**WHAT IS REQUIRED:**
Report every line below that has the string "Luke" in it.
Top of DATA
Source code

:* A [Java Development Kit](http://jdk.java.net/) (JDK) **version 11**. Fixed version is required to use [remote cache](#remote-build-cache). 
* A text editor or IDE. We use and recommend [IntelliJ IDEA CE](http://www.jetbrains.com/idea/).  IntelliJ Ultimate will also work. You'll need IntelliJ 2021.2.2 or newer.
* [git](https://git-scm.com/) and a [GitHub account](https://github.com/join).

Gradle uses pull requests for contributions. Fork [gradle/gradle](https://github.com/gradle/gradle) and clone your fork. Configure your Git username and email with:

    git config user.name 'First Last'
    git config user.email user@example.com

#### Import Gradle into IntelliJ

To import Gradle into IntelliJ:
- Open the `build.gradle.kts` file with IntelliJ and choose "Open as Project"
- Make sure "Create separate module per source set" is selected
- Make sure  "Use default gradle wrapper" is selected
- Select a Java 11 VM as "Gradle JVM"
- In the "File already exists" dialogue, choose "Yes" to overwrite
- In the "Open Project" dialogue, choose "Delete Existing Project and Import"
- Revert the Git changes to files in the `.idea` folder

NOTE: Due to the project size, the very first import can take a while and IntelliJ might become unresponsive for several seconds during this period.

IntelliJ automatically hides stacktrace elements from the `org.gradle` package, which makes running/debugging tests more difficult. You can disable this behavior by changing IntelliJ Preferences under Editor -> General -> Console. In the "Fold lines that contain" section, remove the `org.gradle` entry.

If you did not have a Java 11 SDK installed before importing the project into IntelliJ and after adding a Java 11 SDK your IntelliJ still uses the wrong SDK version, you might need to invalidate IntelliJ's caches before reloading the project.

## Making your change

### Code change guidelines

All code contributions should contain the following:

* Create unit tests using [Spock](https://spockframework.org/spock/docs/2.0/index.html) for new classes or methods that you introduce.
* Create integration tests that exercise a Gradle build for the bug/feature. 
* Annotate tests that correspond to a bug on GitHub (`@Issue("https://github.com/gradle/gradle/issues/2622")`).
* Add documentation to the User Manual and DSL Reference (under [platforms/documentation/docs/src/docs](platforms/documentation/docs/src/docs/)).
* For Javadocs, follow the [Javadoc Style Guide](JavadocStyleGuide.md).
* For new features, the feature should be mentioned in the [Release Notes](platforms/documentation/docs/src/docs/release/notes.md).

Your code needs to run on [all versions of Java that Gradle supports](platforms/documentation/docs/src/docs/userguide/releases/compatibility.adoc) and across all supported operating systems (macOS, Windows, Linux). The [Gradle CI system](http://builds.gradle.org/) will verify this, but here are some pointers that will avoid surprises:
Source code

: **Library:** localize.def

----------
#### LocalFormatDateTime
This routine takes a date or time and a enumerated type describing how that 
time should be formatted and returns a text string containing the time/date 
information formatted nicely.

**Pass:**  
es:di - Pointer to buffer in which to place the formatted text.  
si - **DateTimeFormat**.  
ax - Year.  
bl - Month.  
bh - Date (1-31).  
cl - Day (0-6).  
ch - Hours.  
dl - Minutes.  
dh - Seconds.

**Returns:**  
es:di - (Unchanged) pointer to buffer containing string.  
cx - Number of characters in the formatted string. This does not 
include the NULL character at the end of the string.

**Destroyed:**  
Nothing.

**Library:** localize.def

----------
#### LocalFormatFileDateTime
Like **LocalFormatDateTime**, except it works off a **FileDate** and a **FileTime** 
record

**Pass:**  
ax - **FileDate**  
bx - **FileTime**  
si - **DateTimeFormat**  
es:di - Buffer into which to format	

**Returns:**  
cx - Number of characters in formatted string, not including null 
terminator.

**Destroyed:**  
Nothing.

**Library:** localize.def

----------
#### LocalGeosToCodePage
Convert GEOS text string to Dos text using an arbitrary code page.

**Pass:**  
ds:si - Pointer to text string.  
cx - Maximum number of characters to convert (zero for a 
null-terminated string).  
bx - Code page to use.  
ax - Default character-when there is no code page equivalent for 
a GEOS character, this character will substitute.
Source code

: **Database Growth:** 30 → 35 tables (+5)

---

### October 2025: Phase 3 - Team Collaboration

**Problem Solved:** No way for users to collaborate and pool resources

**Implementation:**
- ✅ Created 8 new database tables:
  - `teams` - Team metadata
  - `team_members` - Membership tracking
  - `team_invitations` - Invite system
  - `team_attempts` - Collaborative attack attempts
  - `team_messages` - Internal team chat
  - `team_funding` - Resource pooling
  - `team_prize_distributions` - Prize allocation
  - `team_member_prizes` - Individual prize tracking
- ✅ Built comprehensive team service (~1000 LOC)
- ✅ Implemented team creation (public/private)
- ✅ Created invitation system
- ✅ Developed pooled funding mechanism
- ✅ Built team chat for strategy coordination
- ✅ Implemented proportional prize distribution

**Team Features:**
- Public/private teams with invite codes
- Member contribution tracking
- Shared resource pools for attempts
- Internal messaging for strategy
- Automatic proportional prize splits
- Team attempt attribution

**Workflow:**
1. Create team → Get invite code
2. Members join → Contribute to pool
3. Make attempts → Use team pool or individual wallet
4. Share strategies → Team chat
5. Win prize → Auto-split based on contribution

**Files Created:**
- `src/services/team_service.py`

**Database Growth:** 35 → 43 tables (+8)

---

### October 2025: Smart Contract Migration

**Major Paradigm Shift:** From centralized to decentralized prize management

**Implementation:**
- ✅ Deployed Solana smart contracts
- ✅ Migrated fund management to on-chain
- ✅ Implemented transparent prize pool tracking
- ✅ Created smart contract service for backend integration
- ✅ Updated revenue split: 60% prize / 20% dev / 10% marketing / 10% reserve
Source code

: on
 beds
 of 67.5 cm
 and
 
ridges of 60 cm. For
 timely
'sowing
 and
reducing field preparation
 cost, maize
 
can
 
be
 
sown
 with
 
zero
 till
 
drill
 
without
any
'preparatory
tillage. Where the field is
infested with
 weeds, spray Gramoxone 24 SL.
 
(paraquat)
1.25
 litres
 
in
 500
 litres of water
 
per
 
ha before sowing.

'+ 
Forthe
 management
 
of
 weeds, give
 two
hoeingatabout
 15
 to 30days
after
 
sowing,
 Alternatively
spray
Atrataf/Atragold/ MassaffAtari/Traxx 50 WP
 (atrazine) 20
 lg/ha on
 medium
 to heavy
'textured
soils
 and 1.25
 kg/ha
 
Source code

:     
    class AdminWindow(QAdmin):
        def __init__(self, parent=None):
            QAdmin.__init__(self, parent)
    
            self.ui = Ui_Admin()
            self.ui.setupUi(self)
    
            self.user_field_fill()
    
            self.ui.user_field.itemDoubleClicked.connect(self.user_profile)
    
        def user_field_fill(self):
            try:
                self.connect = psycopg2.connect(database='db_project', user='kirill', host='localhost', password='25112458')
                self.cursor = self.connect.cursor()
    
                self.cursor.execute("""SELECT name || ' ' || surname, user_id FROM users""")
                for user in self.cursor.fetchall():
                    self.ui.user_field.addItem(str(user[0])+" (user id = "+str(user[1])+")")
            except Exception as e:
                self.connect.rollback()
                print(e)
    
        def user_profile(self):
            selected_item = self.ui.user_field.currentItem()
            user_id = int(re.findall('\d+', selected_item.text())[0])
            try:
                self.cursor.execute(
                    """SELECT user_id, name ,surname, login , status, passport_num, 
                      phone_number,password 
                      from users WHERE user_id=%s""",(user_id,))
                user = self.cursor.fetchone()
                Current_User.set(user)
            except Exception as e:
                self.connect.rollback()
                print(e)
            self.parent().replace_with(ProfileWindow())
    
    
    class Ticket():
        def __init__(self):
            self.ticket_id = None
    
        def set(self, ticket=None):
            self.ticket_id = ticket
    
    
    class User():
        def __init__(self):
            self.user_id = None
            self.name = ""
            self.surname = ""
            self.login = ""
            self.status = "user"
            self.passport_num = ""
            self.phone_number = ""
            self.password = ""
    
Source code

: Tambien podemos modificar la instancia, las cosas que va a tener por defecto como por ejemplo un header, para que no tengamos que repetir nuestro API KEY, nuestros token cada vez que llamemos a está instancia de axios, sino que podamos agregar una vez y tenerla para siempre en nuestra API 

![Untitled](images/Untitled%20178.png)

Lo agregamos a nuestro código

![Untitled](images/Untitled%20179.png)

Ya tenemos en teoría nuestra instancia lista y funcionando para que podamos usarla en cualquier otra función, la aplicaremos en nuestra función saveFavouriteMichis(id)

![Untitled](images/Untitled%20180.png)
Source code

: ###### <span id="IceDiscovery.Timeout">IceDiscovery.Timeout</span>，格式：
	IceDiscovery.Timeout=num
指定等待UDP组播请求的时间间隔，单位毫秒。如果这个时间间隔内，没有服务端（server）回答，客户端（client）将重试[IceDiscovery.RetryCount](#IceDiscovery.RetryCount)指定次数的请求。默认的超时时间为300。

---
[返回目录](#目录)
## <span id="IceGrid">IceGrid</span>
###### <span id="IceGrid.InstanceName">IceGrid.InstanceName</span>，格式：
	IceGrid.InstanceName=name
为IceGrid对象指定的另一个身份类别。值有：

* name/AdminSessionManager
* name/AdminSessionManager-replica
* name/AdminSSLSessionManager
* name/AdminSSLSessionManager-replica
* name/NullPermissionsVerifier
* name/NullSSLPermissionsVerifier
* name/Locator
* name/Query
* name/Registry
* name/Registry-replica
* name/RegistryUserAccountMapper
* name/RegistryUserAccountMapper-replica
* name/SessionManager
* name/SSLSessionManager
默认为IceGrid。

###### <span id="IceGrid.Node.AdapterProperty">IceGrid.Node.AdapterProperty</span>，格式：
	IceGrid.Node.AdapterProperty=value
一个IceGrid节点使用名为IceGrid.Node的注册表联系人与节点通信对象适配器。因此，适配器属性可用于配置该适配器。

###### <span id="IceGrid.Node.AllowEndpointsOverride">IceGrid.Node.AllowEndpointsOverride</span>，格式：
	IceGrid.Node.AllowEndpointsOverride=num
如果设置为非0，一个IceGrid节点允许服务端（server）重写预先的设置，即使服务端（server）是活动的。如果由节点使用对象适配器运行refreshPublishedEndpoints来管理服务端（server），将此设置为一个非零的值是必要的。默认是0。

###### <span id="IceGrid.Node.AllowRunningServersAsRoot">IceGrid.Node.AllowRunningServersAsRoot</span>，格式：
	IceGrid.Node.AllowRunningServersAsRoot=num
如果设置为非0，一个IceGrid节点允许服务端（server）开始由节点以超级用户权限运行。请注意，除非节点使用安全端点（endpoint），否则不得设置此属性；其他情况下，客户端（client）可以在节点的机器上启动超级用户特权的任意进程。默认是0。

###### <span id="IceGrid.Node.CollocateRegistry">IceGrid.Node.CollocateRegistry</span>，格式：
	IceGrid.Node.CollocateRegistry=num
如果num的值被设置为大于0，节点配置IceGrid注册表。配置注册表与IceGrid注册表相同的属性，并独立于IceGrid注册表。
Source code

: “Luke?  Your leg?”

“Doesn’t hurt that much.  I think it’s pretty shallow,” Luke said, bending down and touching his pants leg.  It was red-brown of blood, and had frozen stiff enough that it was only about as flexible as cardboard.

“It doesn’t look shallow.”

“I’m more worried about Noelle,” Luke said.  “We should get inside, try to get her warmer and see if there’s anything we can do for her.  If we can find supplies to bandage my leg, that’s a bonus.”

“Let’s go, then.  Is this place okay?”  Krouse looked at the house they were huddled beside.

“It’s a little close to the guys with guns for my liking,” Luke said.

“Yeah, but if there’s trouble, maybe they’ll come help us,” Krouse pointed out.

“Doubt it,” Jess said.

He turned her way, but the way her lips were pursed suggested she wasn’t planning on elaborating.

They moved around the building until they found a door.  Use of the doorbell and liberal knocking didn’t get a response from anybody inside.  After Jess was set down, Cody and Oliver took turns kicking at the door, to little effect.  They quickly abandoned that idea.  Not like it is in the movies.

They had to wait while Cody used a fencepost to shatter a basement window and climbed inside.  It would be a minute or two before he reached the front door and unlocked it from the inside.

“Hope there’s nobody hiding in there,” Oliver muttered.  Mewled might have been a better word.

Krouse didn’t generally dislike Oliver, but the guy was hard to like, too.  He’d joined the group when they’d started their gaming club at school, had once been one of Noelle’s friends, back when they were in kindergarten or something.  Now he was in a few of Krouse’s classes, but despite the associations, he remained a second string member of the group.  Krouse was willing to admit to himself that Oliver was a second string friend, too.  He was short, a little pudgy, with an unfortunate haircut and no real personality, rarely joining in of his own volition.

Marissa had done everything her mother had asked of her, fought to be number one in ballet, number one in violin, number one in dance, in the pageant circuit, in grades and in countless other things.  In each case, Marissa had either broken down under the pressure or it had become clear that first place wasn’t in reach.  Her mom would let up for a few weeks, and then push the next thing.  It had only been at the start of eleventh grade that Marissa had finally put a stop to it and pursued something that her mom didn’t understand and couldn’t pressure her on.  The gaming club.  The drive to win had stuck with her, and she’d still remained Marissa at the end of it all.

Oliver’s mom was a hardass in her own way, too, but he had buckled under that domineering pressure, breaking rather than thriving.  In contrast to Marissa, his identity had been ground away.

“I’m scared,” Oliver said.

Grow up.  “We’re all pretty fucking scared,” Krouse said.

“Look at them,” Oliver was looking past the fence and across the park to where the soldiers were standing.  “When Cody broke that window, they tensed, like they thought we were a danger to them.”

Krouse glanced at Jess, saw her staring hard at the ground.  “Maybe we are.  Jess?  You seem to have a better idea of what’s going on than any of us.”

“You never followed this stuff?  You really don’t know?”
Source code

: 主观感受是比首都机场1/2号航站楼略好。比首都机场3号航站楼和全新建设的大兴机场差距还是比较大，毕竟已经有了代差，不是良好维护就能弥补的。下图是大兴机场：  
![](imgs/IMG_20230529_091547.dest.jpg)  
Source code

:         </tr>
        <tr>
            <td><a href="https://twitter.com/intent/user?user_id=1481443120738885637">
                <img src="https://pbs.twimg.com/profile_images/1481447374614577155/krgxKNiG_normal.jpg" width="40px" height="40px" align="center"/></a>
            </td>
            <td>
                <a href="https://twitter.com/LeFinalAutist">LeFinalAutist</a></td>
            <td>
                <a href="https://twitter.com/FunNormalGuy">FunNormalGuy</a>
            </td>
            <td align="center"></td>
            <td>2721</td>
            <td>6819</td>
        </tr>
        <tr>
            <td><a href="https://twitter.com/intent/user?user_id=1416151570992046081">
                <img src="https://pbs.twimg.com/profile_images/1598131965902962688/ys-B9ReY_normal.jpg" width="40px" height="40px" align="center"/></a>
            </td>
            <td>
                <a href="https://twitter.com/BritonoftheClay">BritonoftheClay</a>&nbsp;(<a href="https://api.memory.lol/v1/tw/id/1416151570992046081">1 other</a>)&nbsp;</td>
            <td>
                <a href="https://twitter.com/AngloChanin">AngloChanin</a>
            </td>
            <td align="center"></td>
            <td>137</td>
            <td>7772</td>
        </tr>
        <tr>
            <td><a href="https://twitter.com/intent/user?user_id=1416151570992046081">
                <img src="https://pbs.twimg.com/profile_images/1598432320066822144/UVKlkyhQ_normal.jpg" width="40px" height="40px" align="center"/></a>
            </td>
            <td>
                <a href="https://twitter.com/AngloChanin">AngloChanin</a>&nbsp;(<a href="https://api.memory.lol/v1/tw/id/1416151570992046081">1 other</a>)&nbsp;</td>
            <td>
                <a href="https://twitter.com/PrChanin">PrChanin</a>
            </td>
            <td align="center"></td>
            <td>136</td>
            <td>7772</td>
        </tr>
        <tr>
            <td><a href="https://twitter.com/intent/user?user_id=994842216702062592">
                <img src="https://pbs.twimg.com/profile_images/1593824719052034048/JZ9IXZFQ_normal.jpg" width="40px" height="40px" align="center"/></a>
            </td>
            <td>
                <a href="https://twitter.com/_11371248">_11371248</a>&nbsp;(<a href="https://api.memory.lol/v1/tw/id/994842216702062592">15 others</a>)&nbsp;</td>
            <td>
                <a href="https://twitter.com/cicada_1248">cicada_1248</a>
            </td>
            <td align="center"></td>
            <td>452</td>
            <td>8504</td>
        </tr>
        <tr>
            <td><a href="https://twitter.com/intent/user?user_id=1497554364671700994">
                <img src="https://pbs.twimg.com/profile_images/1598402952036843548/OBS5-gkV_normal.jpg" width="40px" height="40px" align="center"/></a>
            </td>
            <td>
Bottom of DATA
**EXPECTED OUTPUT:**
: “Luke?  Your leg?”
“Doesn’t hurt that much.  I think it’s pretty shallow,” Luke said, bending down and touching his pants leg.  It was red-brown of blood, and had frozen stiff enough that it was only about as flexible as cardboard.
“I’m more worried about Noelle,” Luke said.  “We should get inside, try to get her warmer and see if there’s anything we can do for her.  If we can find supplies to bandage my leg, that’s a bonus.”
“It’s a little close to the guys with guns for my liking,” Luke said.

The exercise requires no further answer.